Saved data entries
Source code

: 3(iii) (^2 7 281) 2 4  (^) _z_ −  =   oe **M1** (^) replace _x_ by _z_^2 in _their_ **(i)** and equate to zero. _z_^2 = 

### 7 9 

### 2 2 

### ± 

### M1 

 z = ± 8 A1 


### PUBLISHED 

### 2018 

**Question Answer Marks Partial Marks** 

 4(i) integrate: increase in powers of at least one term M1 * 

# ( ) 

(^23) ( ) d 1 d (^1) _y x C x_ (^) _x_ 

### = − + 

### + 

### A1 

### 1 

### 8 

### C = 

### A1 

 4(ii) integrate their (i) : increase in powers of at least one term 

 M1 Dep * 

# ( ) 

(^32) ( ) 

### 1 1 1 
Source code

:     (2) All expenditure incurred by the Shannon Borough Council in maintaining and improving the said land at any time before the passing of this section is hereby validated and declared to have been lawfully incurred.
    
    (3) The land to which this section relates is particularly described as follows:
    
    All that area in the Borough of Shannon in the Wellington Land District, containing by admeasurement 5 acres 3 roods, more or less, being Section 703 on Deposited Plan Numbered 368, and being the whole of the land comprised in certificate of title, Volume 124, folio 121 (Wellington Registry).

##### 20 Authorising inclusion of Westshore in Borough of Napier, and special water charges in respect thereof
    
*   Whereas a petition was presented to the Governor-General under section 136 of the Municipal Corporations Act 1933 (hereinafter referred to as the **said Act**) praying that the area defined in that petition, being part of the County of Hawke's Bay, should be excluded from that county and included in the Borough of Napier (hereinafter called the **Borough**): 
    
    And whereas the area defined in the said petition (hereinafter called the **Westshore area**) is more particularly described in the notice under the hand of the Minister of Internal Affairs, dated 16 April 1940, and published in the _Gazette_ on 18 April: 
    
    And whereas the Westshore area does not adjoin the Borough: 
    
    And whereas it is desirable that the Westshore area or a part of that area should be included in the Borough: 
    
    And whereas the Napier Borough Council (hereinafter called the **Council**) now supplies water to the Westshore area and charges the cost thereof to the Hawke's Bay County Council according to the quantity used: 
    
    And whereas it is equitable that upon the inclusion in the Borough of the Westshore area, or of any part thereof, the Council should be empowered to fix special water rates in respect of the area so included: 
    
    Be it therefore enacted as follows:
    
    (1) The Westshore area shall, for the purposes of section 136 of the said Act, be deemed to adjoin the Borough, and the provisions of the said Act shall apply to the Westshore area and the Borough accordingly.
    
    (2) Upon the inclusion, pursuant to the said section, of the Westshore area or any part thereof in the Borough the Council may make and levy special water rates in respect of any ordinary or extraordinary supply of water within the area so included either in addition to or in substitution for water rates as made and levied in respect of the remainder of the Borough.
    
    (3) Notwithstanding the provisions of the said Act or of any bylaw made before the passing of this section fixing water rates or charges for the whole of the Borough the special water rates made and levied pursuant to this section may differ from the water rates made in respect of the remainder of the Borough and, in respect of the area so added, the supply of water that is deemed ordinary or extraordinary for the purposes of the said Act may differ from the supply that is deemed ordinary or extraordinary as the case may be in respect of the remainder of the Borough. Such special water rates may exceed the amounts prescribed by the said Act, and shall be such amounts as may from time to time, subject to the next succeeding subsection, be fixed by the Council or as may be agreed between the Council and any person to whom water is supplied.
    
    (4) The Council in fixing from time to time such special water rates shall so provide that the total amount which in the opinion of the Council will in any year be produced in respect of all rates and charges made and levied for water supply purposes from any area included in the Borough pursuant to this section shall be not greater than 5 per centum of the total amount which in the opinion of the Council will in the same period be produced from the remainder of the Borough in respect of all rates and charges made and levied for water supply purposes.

About this exercise
Report how many lines in the data include the string "integrate", giving nothing but that number.

The completed task
2